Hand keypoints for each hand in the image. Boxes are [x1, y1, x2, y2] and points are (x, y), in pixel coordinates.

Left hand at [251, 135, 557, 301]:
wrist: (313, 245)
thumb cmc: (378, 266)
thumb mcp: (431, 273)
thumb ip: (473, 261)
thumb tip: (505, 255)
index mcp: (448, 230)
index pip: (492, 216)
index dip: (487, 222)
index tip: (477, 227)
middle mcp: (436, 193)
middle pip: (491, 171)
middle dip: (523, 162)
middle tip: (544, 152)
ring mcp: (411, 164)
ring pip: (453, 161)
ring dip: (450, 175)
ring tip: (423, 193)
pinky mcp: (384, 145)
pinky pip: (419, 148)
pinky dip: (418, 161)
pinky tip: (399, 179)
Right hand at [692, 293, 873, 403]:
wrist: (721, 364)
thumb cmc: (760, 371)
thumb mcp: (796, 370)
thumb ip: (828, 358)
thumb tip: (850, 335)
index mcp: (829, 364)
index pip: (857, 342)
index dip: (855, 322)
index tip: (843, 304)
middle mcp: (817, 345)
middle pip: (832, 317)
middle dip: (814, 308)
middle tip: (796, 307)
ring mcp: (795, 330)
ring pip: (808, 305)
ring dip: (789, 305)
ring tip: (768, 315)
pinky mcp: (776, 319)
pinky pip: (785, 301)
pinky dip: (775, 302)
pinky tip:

* * * * *

Give back exactly the lines from the one with "ring mcp: (411, 164)" through the final line of the material, both ends included, and no others.

ring mcp: (411, 164)
ring pip: (453, 161)
ring dip: (450, 175)
ring tip: (423, 193)
pinky mcp: (384, 145)
pinky pip: (419, 148)
pinky dip: (418, 161)
pinky tip: (399, 179)
Right hand at [692, 293, 873, 403]:
wrist: (721, 364)
thumb cmc: (760, 371)
thumb mcp: (796, 370)
thumb ip: (828, 358)
thumb tip: (850, 335)
index mcp: (829, 364)
index pip: (857, 342)
index dip: (855, 322)
index tip: (843, 304)
middle mcp: (817, 345)
middle pip: (832, 317)
middle dip: (814, 308)
middle tip: (796, 307)
ring mcp: (795, 330)
ring pip: (808, 305)
ring dip: (789, 305)
ring tip: (768, 315)
pinky mcp: (776, 319)
pinky pip: (785, 301)
pinky dip: (775, 302)
pinky tip:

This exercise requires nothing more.